BRIEF → Produce word for word the lines of the data below running from the one that has "Sati Rd, NOORANI MASJID" to the one that has "ended sessions without direction.", inclusive, and no others.

DATA TO PROCESS START

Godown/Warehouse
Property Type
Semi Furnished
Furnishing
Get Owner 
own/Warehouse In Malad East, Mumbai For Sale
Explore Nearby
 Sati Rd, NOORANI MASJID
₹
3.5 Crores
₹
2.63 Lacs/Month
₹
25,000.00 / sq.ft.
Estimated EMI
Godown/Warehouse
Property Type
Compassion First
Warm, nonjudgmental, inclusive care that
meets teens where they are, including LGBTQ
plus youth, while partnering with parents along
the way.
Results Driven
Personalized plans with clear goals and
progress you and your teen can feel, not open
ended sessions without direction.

DATA TO PROCESS END
DATA TO PROCESS START

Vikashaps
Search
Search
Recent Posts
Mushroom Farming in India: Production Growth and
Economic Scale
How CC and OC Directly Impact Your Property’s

DATA TO PROCESS END
DATA TO PROCESS START

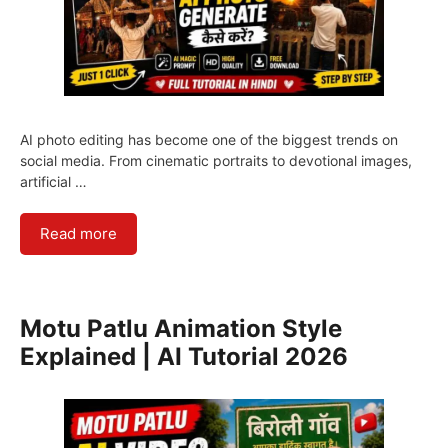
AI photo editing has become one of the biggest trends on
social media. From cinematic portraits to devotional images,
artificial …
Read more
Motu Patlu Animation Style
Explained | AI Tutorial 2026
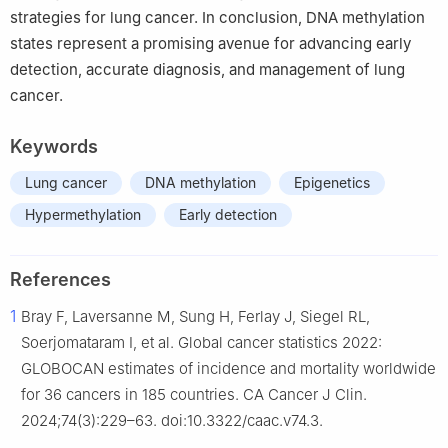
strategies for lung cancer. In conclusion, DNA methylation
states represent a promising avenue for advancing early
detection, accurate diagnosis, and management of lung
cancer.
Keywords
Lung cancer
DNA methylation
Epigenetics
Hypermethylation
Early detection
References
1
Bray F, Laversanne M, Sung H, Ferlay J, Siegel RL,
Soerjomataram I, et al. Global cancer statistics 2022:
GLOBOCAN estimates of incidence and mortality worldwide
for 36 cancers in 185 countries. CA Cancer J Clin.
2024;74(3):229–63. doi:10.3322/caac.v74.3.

DATA TO PROCESS END

OUTPUT OF THE TASK →
 Sati Rd, NOORANI MASJID
₹
3.5 Crores
₹
2.63 Lacs/Month
₹
25,000.00 / sq.ft.
Estimated EMI
Godown/Warehouse
Property Type
Compassion First
Warm, nonjudgmental, inclusive care that
meets teens where they are, including LGBTQ
plus youth, while partnering with parents along
the way.
Results Driven
Personalized plans with clear goals and
progress you and your teen can feel, not open
ended sessions without direction.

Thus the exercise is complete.